Problems to solve –
1 > According to the passage on missing data in Polars, how much memory does the validity bitmap of a series of length n take up?
2 > Summarize the passage on missing data in Polars in two sentences.

### Passage ###

Skip to content

Missing data

This section of the user guide teaches how to work with missing data in Polars.

null and NaN values

In Polars, missing data is represented by the value null. This missing value null is used for all data types, including numerical types.

Polars also supports the value NaN (“Not a Number”) for columns with floating point numbers. The value NaN is considered to be a valid floating point value, which is different from missing data. We discuss the value NaN separately below.

When creating a series or a dataframe, you can set a value to null by using the appropriate construct for your language:

DataFrame

import polars as pl

df = pl.DataFrame(
    {
        "value": [1, None],
    },
)
print(df)

DataFrame

use polars::prelude::*;
let df = df! (
    "value" => &[Some(1), None],
)?;

println!("{}", df);

shape: (2, 1)
┌───────┐
│ value │
│ ---   │
│ i64   │
╞═══════╡
│ 1     │
│ null  │
└───────┘

Difference from pandas

In pandas, the value used to represent missing data depends on the data type of the column. In Polars, missing data is always represented by the value null.

Missing data metadata

Polars keeps track of some metadata regarding the missing data of each series. This metadata allows Polars to answer some basic queries about missing values in a very efficient way, namely how many values are missing and which ones are missing.

To determine how many values are missing from a column you can use the function null_count:

null_count

null_count_df = df.null_count()
print(null_count_df)

null_count

let null_count_df = df.null_count();
println!("{}", null_count_df);

shape: (1, 1)
┌───────┐
│ value │
│ ---   │
│ u32   │
╞═══════╡
│ 1     │
└───────┘

The function null_count can be called on a dataframe, a column from a dataframe, or on a series directly. The function null_count is a cheap operation because the result is already known.

Polars uses something called a “validity bitmap” to know which values are missing in a series. The validity bitmap is memory efficient as it is bit encoded. If a series has length \(n\), then its validity bitmap will cost \(n / 8\) bytes. The function is_null uses the validity bitmap to efficiently report which values are null and which are not:

is_null

is_null_series = df.select(
    pl.col("value").is_null(),
)
print(is_null_series)

is_null

let is_null_series = df
    .clone()
    .lazy()
    .select([col("value").is_null()])
    .collect()?;
println!("{}", is_null_series);

shape: (2, 1)
┌───────┐
│ value │
│ ---   │
│ bool  │
╞═══════╡
│ false │
│ true  │
└───────┘

The function is_null can be used on a column of a dataframe or on a series directly. Again, this is a cheap operation because the result is already known by Polars.

Why does Polars waste memory on a validity bitmap?

It all comes down to a tradeoff. By using a bit more memory per column, Polars can be much more efficient when performing most operations on your columns. If the validity bitmap wasn't known, every time you wanted to compute something you would have to check each position of the series to see if a legal value was present or not. With the validity bitmap, Polars knows automatically the positions where your operations can be applied.

### Data to examine ###

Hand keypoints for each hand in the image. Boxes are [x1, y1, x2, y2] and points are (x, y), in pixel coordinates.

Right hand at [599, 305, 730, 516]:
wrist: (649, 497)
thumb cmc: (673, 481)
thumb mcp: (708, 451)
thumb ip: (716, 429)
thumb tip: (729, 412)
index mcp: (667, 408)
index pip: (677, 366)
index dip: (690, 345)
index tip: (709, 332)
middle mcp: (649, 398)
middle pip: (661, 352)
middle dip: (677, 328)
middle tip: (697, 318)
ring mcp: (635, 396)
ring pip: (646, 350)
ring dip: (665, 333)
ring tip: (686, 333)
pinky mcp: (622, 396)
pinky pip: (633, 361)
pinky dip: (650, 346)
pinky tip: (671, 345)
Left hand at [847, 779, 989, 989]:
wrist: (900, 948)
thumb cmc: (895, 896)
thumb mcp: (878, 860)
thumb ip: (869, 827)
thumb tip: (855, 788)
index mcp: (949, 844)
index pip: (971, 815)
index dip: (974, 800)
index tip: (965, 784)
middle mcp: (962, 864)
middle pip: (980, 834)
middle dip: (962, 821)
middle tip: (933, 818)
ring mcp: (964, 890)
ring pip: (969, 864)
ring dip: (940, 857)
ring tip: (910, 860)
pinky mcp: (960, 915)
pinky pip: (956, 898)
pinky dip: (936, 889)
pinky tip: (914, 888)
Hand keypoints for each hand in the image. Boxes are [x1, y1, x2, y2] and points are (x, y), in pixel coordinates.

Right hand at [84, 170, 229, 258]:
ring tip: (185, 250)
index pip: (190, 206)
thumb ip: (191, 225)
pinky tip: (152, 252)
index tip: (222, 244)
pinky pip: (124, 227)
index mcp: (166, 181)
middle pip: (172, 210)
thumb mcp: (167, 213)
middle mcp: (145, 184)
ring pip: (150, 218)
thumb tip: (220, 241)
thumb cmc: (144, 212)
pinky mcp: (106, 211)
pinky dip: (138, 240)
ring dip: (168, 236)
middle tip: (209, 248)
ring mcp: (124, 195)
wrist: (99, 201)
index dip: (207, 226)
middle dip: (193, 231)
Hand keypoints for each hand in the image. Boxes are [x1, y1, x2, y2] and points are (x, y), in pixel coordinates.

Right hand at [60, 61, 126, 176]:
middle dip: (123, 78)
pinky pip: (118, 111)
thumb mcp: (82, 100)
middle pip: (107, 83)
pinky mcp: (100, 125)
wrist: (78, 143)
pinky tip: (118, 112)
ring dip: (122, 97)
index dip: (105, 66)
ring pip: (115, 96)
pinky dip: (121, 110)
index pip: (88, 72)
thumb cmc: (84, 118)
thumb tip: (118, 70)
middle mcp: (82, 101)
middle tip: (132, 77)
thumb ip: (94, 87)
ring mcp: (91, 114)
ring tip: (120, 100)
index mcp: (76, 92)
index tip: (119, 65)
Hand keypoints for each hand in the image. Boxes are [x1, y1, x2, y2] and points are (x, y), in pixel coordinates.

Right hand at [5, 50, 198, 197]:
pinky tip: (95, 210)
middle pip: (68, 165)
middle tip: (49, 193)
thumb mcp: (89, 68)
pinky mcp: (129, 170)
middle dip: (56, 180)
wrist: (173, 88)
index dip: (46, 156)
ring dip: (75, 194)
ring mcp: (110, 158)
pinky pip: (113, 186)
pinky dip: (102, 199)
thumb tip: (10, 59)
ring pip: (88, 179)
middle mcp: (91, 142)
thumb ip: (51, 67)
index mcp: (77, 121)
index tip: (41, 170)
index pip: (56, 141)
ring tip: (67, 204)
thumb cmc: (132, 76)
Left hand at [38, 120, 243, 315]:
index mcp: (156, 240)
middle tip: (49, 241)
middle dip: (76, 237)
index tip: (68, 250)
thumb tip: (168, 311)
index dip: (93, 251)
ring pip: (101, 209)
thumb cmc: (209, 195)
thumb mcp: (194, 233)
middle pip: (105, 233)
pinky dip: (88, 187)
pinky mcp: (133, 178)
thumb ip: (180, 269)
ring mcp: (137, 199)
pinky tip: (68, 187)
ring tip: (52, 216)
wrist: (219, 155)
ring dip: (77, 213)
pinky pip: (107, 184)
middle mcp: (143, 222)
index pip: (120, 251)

###

Answers given –
1 > n / 8 bytes.

2 > Polars always represents missing data with the value null, whatever the data type, while NaN counts as a valid floating point value rather than as missing data. Polars keeps metadata on missing values for each series, including a bit-encoded validity bitmap, so the functions null_count and is_null can cheaply report how many values are missing and which ones they are.